Di tengah gejolak politik dan perubahan besar di Indonesia pasca-reformasi, satu nama mencuat sebagai simbol toleransi, keberanian, dan pluralisme: Abdurrahman Wahid, atau yang lebih akrab disapa Gus Dur. Tokoh yang satu ini bukan hanya dikenal sebagai pemimpin umat, tetapi juga sebagai pemimpin bangsa dengan pandangan yang melampaui zamannya. Dari dunia pesantren hingga Istana Merdeka, perjalanan Gus Dur adalah kisah tentang perjuangan, kemanusiaan, dan keberanian berpikir merdeka.

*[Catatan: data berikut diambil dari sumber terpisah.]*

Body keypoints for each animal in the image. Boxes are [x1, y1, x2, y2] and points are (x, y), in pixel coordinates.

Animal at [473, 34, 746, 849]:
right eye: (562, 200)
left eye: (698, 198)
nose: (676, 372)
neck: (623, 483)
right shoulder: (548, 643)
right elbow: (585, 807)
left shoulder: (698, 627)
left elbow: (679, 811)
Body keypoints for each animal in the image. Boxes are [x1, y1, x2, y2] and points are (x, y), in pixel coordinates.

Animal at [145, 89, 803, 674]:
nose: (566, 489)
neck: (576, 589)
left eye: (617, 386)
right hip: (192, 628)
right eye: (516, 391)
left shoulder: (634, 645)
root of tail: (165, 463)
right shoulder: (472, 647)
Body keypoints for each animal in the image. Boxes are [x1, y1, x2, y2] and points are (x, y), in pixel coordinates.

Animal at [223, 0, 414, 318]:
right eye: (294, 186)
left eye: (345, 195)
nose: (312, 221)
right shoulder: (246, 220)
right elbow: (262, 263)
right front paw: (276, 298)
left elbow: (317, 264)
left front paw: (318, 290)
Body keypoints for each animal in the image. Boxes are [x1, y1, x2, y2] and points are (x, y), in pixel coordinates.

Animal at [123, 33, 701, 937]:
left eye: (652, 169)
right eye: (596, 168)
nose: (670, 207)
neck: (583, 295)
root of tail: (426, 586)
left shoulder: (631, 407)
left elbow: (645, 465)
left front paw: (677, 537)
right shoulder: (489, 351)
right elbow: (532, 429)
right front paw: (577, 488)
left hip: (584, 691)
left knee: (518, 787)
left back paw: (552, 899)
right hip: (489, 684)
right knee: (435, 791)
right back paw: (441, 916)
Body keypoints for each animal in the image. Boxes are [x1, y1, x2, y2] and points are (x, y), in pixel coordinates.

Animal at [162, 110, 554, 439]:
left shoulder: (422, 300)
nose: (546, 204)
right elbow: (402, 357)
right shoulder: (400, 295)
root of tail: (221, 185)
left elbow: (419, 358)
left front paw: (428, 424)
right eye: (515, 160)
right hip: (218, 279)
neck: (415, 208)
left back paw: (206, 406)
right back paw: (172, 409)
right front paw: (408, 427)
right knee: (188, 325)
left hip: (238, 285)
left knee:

“Tidak penting apa agama dan sukumu, kalau kamu bisa melakukan sesuatu yang baik untuk semua orang, orang tidak pernah tanya apa agamamu.”
— Abdurrahman Wahid
Anak Pesantren yang Mendunia
Gus Dur lahir pada 7 September 1940 di Jombang, Jawa Timur, dari keluarga ulama terpandang. Ia adalah cucu dari KH Hasyim Asy’ari, pendiri Nahdlatul Ulama (NU), dan putra KH Wahid Hasyim, Menteri Agama pertama RI. Sebagai anak pesantren, Gus Dur tumbuh dalam tradisi keilmuan Islam yang kuat, namun pikirannya terbuka terhadap dunia luar.

Ia melanjutkan pendidikan ke luar negeri: Mesir (Universitas Al-Azhar), Irak (Universitas Baghdad), dan sempat studi di Prancis serta Belanda. Di sanalah ia memperkaya pemikirannya dengan ide-ide demokrasi, hak asasi manusia, dan filsafat Barat. Perpaduan antara nilai Islam tradisional dan modernisme inilah yang membentuk karakter unik Gus Dur.